Bias in training data
In the case of Apple credit card, most likely it is the algorithms, trained on historical data, predicting the credit limit for its new customers. Historically, prior to algorithms taking it over, humans in the form of underwriters were making the credit limit decisions. Maybe, there was a historical nonintentional human bias. The underwriters, due to several reasons such as higher job security amongst men and women being more susceptible to longer job breaks for childbirth and child care, could have given higher credit limits to the men and lower credit limits to the women.

In the case of the recruiting tool, the models were trained on historical resumes that mostly came from men, with tech being a male-dominated industry. Hence, the tool penalized words like ‘women’s chess club’ etc. on the resumes, thereby resulting in lower rankings for women.

When algorithms train on historical data, they echo and compound stereotypes/mistakes that exist in society/industry, thereby, deprioritizing a certain population segment.

Limited variability in training data
In the case of bias in facial recognition algorithms, one of the key reasons for racial bias getting injected into algorithms is the fact that the training data was largely skewed towards the white population. If the training data had appropriate representation from all segments of the population, the bias, probably, would not creep in.

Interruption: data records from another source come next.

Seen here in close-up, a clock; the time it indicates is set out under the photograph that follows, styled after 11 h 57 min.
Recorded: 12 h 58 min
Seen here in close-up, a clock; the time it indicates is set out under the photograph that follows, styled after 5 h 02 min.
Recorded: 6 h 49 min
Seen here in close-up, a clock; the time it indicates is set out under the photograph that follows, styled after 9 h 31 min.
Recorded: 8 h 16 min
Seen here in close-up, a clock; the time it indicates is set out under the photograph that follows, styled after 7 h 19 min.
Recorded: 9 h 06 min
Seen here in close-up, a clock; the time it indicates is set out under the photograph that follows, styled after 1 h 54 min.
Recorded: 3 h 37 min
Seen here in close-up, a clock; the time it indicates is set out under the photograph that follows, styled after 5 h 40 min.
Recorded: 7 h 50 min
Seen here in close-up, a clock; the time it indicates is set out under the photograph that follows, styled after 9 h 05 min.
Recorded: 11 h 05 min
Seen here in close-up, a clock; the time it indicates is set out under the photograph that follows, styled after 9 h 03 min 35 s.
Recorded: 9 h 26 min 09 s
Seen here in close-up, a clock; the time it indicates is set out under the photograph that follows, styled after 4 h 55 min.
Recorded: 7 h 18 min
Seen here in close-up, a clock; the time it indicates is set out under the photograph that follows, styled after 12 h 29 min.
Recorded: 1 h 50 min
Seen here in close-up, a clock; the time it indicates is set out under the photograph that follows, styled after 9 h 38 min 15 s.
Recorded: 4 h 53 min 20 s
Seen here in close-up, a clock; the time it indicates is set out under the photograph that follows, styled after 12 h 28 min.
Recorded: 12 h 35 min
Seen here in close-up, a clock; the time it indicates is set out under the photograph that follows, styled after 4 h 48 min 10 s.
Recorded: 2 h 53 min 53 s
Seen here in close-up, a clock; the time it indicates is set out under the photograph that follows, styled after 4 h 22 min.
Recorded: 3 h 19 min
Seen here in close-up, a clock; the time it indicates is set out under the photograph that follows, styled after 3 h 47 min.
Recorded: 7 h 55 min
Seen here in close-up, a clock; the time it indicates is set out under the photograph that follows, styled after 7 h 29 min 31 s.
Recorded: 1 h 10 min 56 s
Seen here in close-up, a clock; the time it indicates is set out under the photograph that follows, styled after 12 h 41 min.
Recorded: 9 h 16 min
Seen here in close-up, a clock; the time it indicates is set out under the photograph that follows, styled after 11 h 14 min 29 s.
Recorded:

So if we were to train a breast cancer algorithm that has a female population only, then it would throw wacky results if some men were thrown into the prediction data. Don’t get me wrong, but breast cancer can happen in men too!

Direct bias features
As data scientists, when we are developing algorithms, our tendency is to get as high prediction accuracy as possible. We advent on a feature extraction journey and throw everything possible (gender, income, address) in the model to increase accuracies. We rarely give it a thought — is it ethical to make this prediction based on gender? If historically, humans considered gender — consciously or subconsciously — to make credit decisions, shall my algorithm do it too? Including gender as a feature is not always a bad thing. On some occasions, such as detecting the probability of breast cancer, including a gender feature would be a very appropriate decision.

Indirect bias features
While variables such as gender and income directly introduce bias, some other variables such as club memberships, sorority/fraternity affiliations are indirect variables that can introduce bias. Affiliations to fraternity clubs would mean the customer is a male and sorority affiliation would mean that the customer is a female, membership payments to an Indian club in transaction data might indirectly profile the customer as an Asian. All these variables, if not de-biased, cover for one or the other bias.

What the future entails?

For data scientists and developers
As we chase the accuracy maximization goal, we should look at some other outcomes of the process. For example, most tree-based algorithms (decision trees, random forest, xgboost, etc) produce feature importance metrics, which if properly analyzed can pre-empt any bias that is creeping into the algorithms.

For academia
Traditionally, overseeing regulations around bias in the society, workplace and other locations have sat in the legal departments. May be academia needs to create specialized law programs that train lawyers to understand bias in algorithms and perform a “law audit” of machine learning products. With appropriate knowledge of algorithms, legal should be part of the AI teams.

For a wider AI network
Similar to the series of algorithms, ranging from logistic regression to CNN, to automate myriads of backend decision making and predictions, we should create a series of algorithms — each detecting a different kind of bias. For example, an XGBoost for racial bias in the model, deep learning for income bias, and so on.